> **TASK TO COMPLETE**
Omit the pictures and return every entry exactly as written.

----------

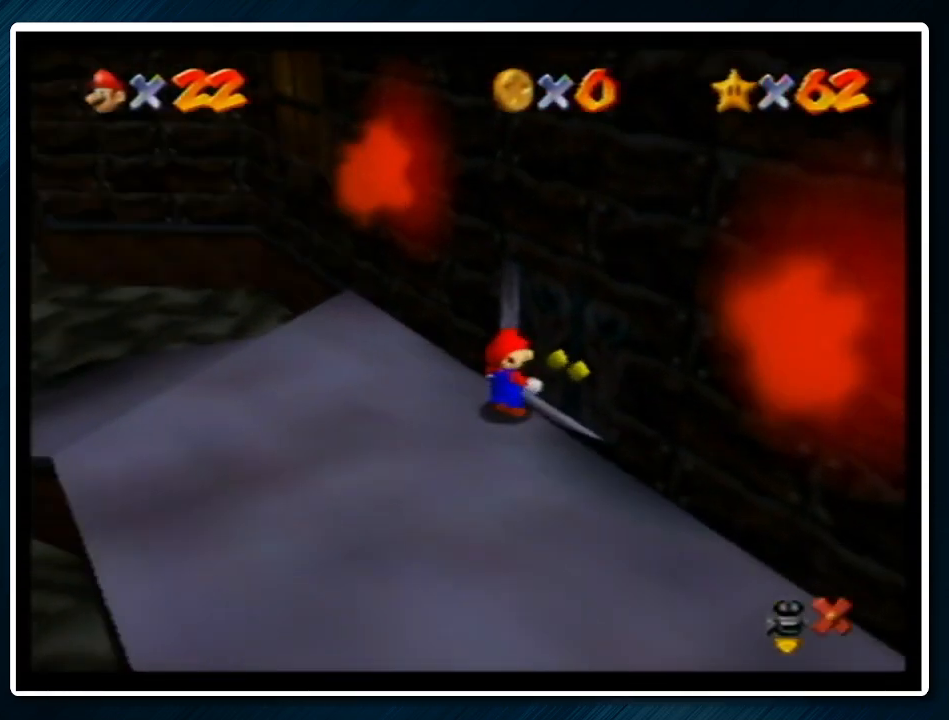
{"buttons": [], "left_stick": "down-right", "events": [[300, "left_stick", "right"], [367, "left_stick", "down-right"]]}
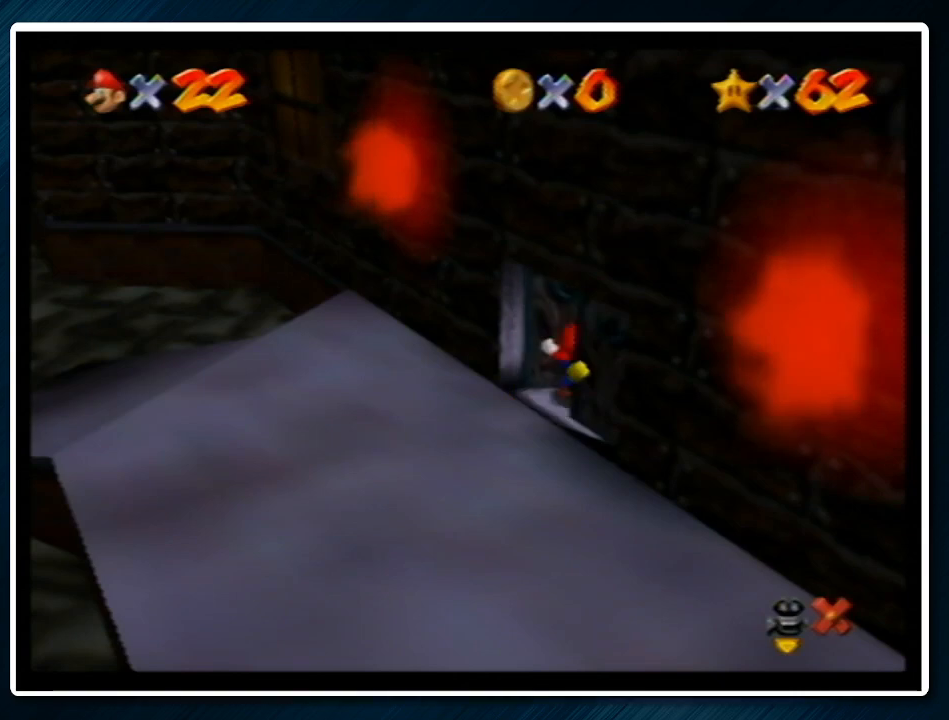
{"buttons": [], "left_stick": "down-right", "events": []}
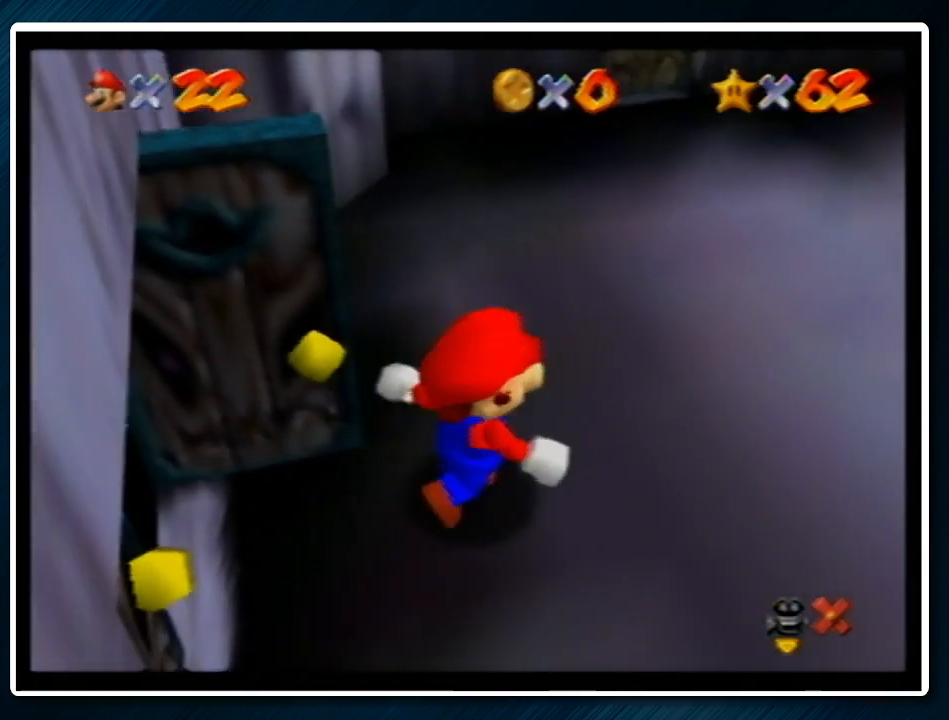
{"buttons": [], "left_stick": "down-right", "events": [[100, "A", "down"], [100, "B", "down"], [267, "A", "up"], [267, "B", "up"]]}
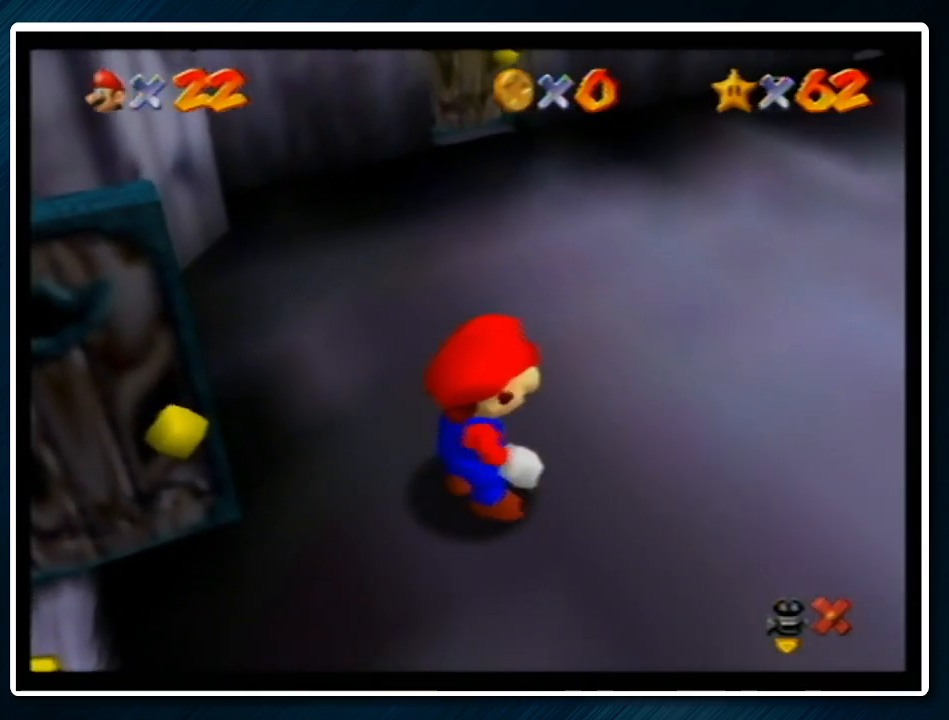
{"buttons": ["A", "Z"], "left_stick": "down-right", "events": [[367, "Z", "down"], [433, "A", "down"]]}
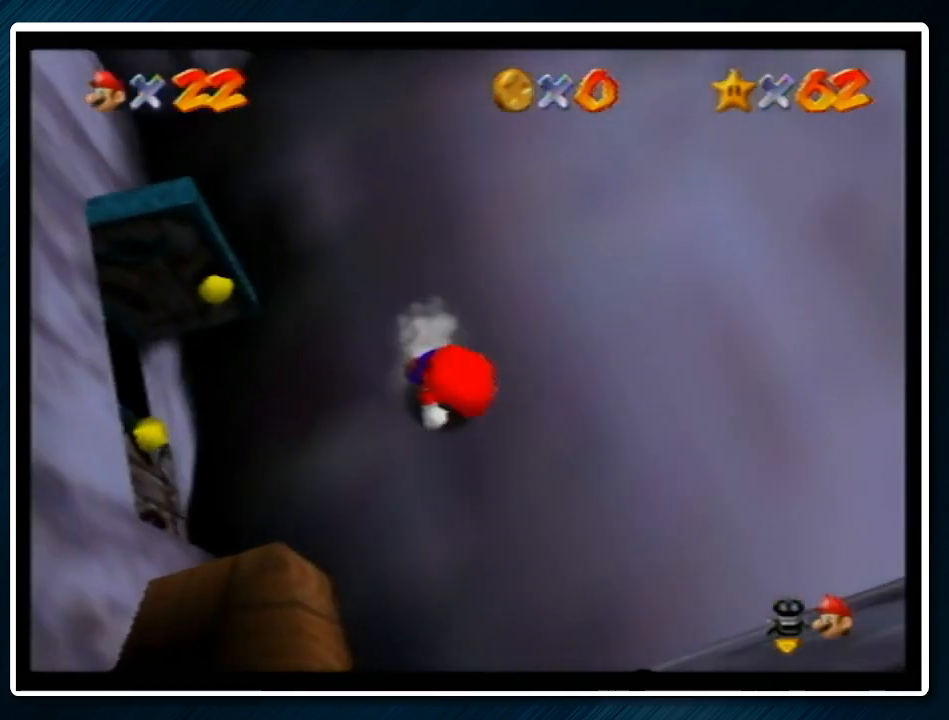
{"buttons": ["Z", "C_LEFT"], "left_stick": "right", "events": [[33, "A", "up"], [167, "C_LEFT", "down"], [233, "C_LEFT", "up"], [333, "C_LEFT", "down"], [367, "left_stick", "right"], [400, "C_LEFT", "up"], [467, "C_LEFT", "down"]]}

----------

> **SOLUTION FOR THIS PROBLEM**
{"buttons": [], "left_stick": "down-right", "events": [[300, "left_stick", "right"], [367, "left_stick", "down-right"]]}
{"buttons": [], "left_stick": "down-right", "events": []}
{"buttons": [], "left_stick": "down-right", "events": [[100, "A", "down"], [100, "B", "down"], [267, "A", "up"], [267, "B", "up"]]}
{"buttons": ["A", "Z"], "left_stick": "down-right", "events": [[367, "Z", "down"], [433, "A", "down"]]}
{"buttons": ["Z", "C_LEFT"], "left_stick": "right", "events": [[33, "A", "up"], [167, "C_LEFT", "down"], [233, "C_LEFT", "up"], [333, "C_LEFT", "down"], [367, "left_stick", "right"], [400, "C_LEFT", "up"], [467, "C_LEFT", "down"]]}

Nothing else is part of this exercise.